三重県木本で虐殺された朝鮮人労働者の追悼碑を建立する会と紀州鉱山の真実を明らかにする会

入鹿捕虜収容所と“史跡外人墓地”  1

2009年11月11日 | 紀州鉱山
        三重県木本で虐殺された朝鮮人労働者(李基允・裵相度)の追悼碑を建立する会
       『会報』51号と紀州鉱山の真実を明らかにする会『会報』6号の合併号に書いて
       いただいたPOW(戦争捕虜)研究会の笹本妙子さんの「入鹿捕虜収容所と“史跡
       外人墓地”」を、4回にわけて連載します。
        このブログに掲載するにあたって、やむをえず、元の原稿から写真・地図とその
       キャプションを削りました。


 1944年6月25日、三重県南牟婁郡入鹿村(現・熊野市紀和町)板屋に、大阪俘虜収容所第16分所(後に名古屋俘虜収容所第4分所と改称。通称「入鹿収容所」)が開設された。ここに、「死の鉄道」泰緬鉄道を生き延びてきたイギリス兵捕虜300人が収容された。彼らは石原産業が経営する紀州鉱山で使役され、終戦までに16人が脚気や肺炎や事故などで死亡した。
 戦後、この16人の墓(後述するが、正確に言うとこれは「墓」ではなく「墓跡」である)は村の老人会の人々が守り続け、1965年に紀和町(1955年入鹿村他2村が合併して誕生。
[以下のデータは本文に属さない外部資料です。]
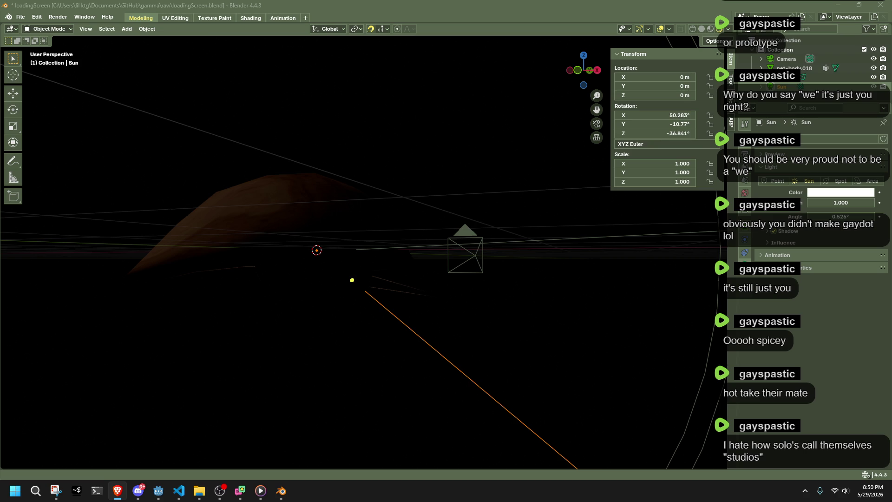
middle_drag(546, 290, 623, 221)
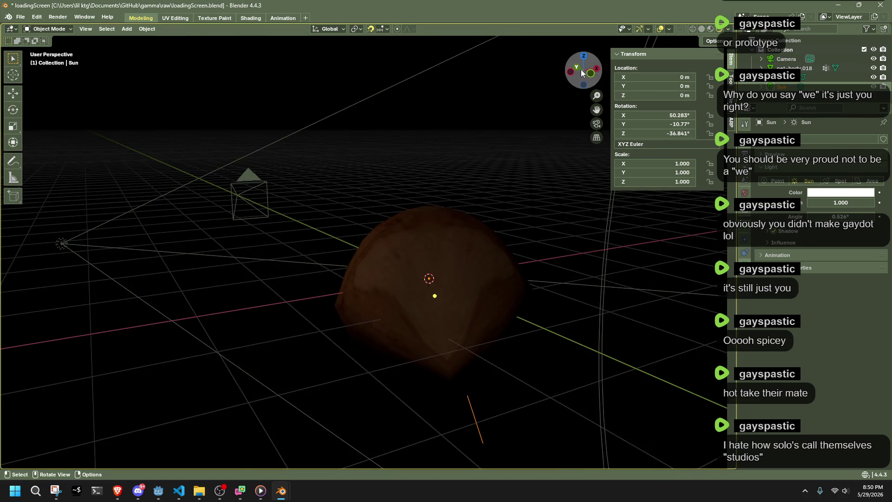
click(584, 71)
2005年に旧・熊野市と合併して新・熊野市となる)の指定文化財となり、「史跡外人墓地」と名付けられたが、1987年に少し離れた現在の場所に移設された。
 その5年後の1992年、紀和町出身でロンドン在住の恵子ホームズさんの引率で、入鹿収容所にいた24人の元捕虜が47年ぶりにこの地を再訪した。これをきっかけに、イギリス国内の元捕虜たちが毎年のように訪ねてくるようになり、「史跡外人墓地」(2005年、熊野市との合併を機に「史跡英国人墓地」と改称したが、本稿では「史跡外人墓地」と記す)は日英和解のシンボルのような存在となった。
 ところが今、この墓地の中に朝鮮人の遺骨が入っている疑いが出てきた。そうだとすれば“日英和解のシンボル”の足元が揺ぐ事態であるが、それを語る前に、まず「史跡外人墓地」が“日英和解のシンボル”となった経緯について記すことにしよう。

■恵子ホームズさんと「史跡外人墓地」
 紀和町の旧入鹿地区には、恵子ホームズさんが子どもの頃から白い十字架が建っており、戦中ここの鉱山で死んだイギリス兵捕虜の墓だと伝え聞いていた。彼女はその後、結婚してイギリスに住むようになったが、1989年に帰郷したとき、この墓が建て替えられて美しく整備されていることに気づいた。中央には金属の十字架、右側にはイギリス兵16人の名前を刻んだ石碑、左側にはこの墓の由来を記した「史跡外人墓地 紀和町指定文化財」の石碑が建てられていた。鉱山閉鎖後貧しさにあえいでいた町の人々が、異郷に果てた捕虜たちのために、お金を出し合ってかくも立派な墓を建てていたことに、彼女は震えるような感動を覚え、このことを亡くなった捕虜の遺族や生還した元捕虜たちに伝え、彼らをぜひここに連れてきたいと思い立った。
 それは容易なことではなかったが、彼女は立ちはだかる数々の困難を乗り越え、1992年年秋、24人の元捕虜「入鹿ボーイズ」を引き連れて紀和町にやってきた。町の人々も彼女を物心両面で支え、新しい墓の前で盛大な歓迎式典が催された。生まれ変わった日本の姿を見、町の人々のあたたかい歓迎を受けた元捕虜たちは、長年の憎しみを解き、心を癒されて帰っていった。彼女の努力と献身を知った日本外務省は、彼女に資金援助することを決め、以後彼女は「心の癒しと和解の旅」というツアーを組んで、「入鹿ボーイズ」のみならず、イギリス国内の元捕虜たちを毎年のように日本に連れてくるようになり、旅の際には必ず「史跡外人墓地」に立ち寄った。この旅に参加した元捕虜や遺族・家族は300人以上に及び、 この功績により、彼女は英国女王より大英勲章OBEを授与された。
 これが、「史跡外人墓地」が“日英和解のシンボル”となった由縁である。